Platelets or thrombocytes are small, irregularly shaped anuclear cell fragments, 2-3µm in diameter, which are derived from fragmentation of precursor megakaryocytes.
The average lifespan of a platelet is normally just 5 to 9 days.
Platelets play a fundamental role in haemostasis and are a natural source of growth factors. They circulate in the blood of mammals and are involved in haemostasis, leading to the formation of blood clots.

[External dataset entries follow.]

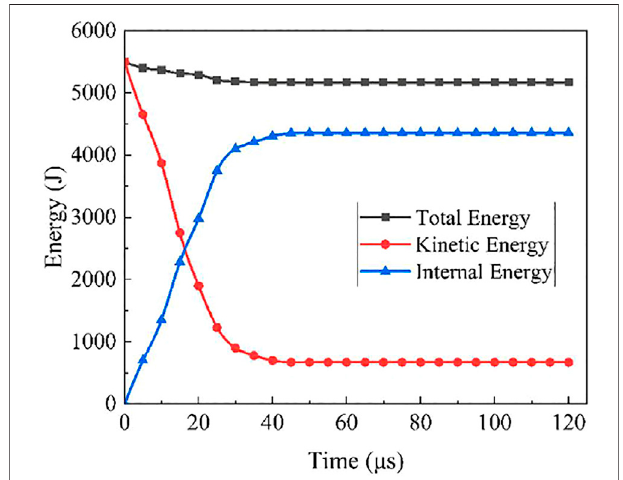
FIGURE 9 | Projectile – target system energy vs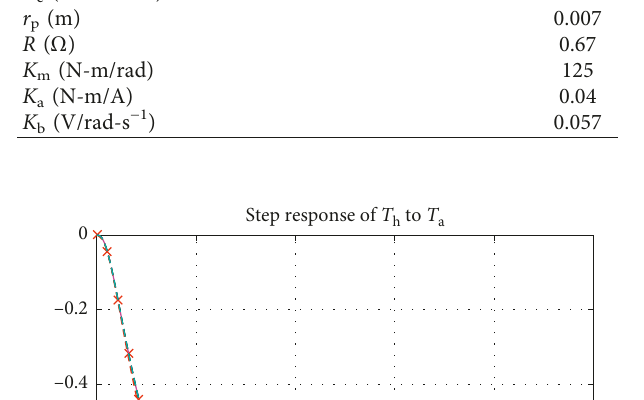
Figure 5: The bump response of EPS system with a sensor failure.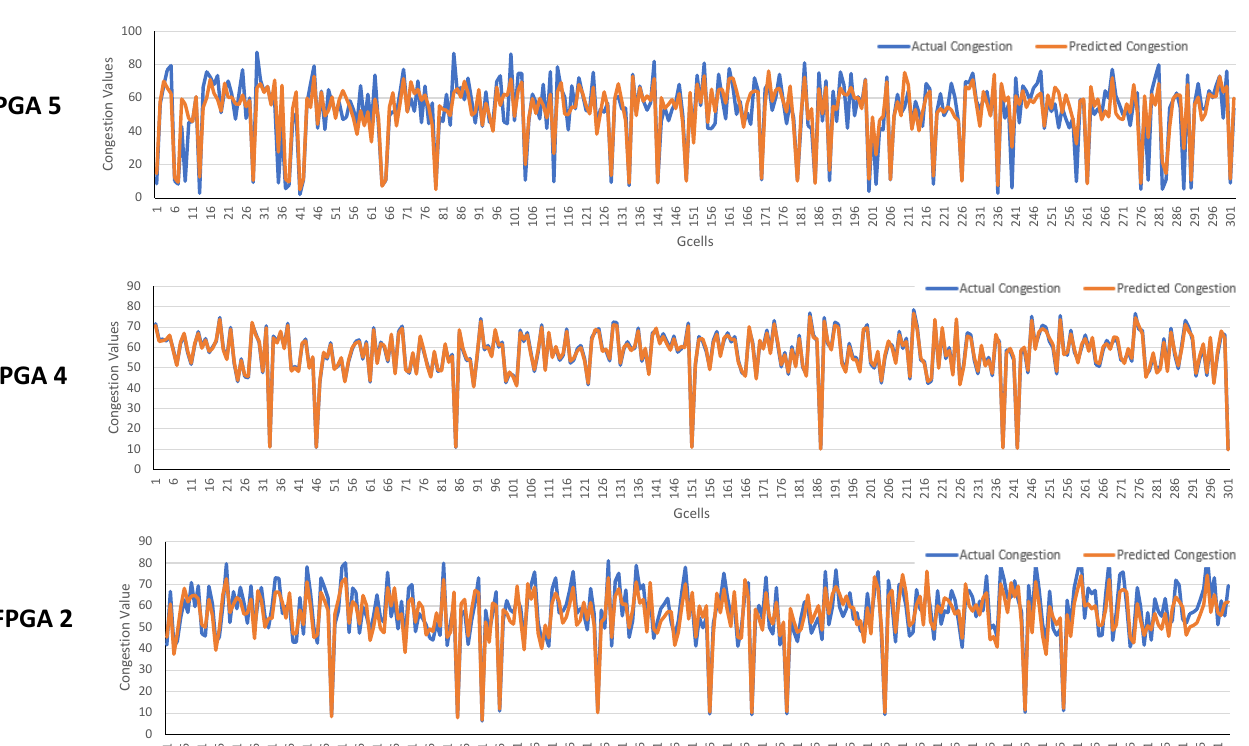
Figure 9. Graphical comparison of congestion density values between actual congestion reported by Xilinx tools and the congestion predicted by the prediction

If the number of platelets is too low, excessive bleeding can occur. However, if the number of platelets is too high, blood clots can form (thrombosis), which may obstruct blood vessels and result in such events as a stroke, myocardial infarction, pulmonary embolism or the blockage of blood vessels to other parts of the body, such as the extremities of the arms or legs.
More on Platelets
An abnormality or disease of the platelets is called a thrombocytopathy,which could be either a low number of platelets (thrombocytopenia), a decrease in function of platelets (thrombasthenia), or an increase in the number of platelets (thrombocytosis). There are disorders that reduce the number of platelets, such as Heparin-Induced Thrombocytopenia (HIT) or thrombotic thrombocytopenic purpura (TTP) that typically causes thrombosis, or clots, instead of bleeding.

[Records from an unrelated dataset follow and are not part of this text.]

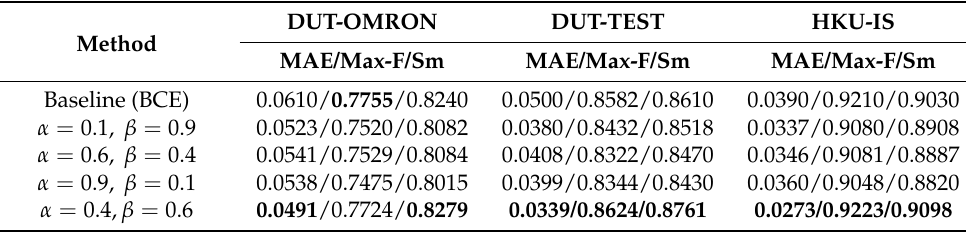
Table 4. Ablation analysis of hybrid loss hyper-parameters. α denotes ration of (BCE+SSIM), β denotes ration of (Dice+IOU). The best results are in bold. DUT-OMRON DUT-TEST HKU-IS Method MAE/Max-F/Sm MAE/Max-F/Sm MAE/Max-F/Sm Baseline (BCE) 0.0610/ 0.7755 /0.8240 0.0500/0.8582/0.8610 0.0390/0.9210/0.9030 α = 0.1, β = 0.9 0.0523/0.7520/0.8082 0.0380/0.8432/0.8518 0.0337/0.9080/0.8908 α = 0.6, β = 0.4 0.0541/0.7529/0.8084 0.0408/0.8322/0.8470 0.0346/0.9081/0.8887 α = 0.9, β = 0.1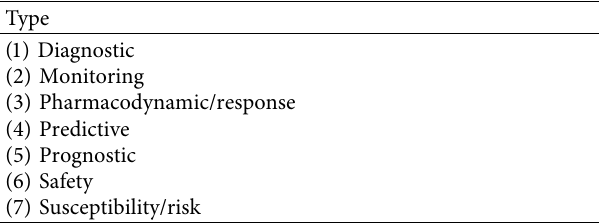
Table 1: Biomarker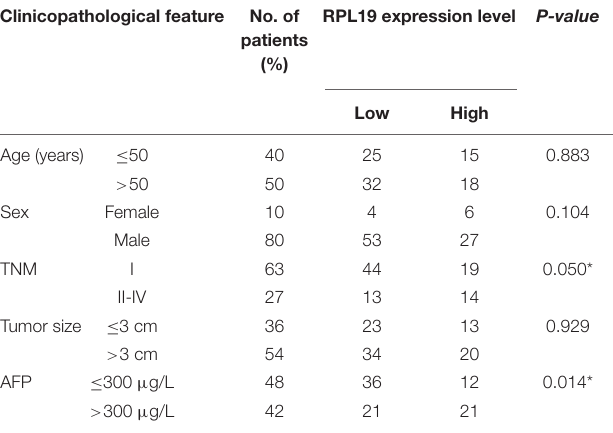
TABLE 3 | Relationship between RPL19 expression and the clinicopathological features of hepatocellular carcinoma patients. Clinicopathological feature No. of patients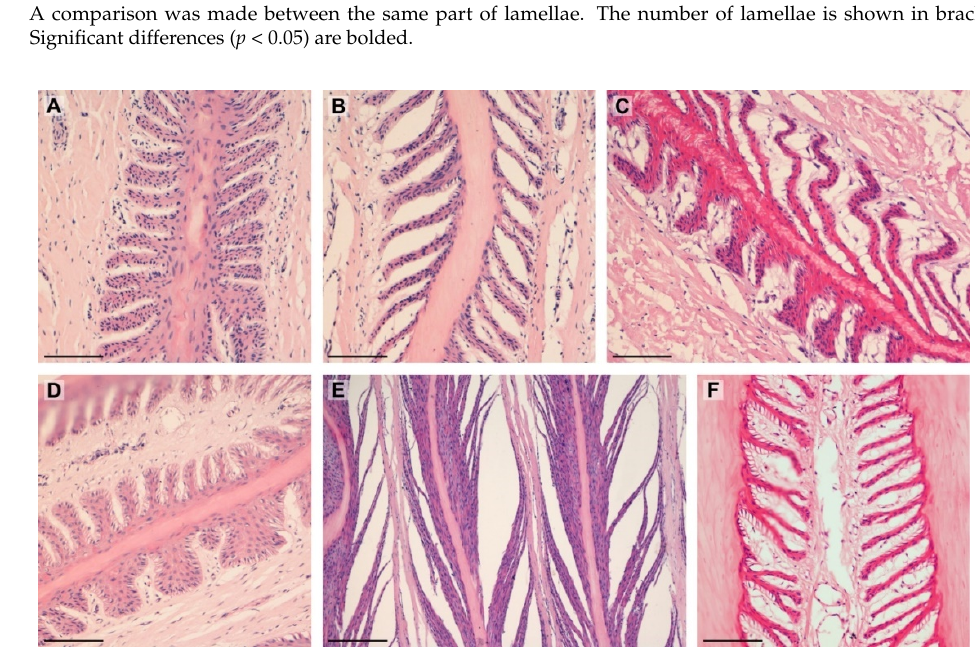
Figure 4. Types of SELs noted in the study: ( A )—suprabasal layer hyperplasia (lean); ( B )—tapered (lean); ( C )—tapering and suprabasal layer hyperplasia (obese); ( D )—fused and standard (lean); ( E )—separated (lean); ( F )—tapered (obese). Scale bar = 100 µm.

Platelets release a multitude of growth factors including platelet-derived growth factor (PDGF), a potent chemotactic agent, and TGF beta, which stimulates the deposition of extracellular matrix. Both of these growth factors have been shown to play a significant role in the repair and regeneration of connective tissues.
Other healing-associated growth factors produced by platelets include basic fibroblast growth factor, insulin-like growth factor 1, platelet-derived epidermal growth factor, and vascular endothelial growth factor. Local application of these factors in increased concentrations through Platelet-Rich Plasma (PRP) has been used as an adjunct to wound healing for several decades. Platelets are produced in bone marrow by fragmentation of the cytoplasm of megakaryocytes, one of the largest cells in the body.
The precursor of the megakaryocyte, the megakaryoblast arises by a process of differentiation from the haemopoitic stem cell. The megakaryocyte matures by endomitosis synchronous replication (that is DNA replication in absence of nuclear or cytoplasmic division) enlarging the cytoplasmic volume as the number of nuclear lobes increase in the multiples of two.
Very early on invaginations of plasma membrane are called the demarcation membrane, which evolves through the development of the megakaryocyte into the branched network. At a various stage in development, most commonly at the eight nucleus stage the cytology becomes granular. Mature megakaryocytes are extremely large, with an eccentric placed single lobulated nucleus and a low nuclear to cytoplasmic ratio.
Platelets form by fragmentation of megakaryocyte cytoplasm, approximately each mega cytoplasm, giving rise to 1000-5000 platelets. The time interval from differentiation of the human stem cell to the production of platelets averages approximately 10 days.
Thrombopoietin is the major regular of platelets production and is constitutively produced in the liver and kidneys. Thrombopoietin increase the number and the rate of maturation of platelets.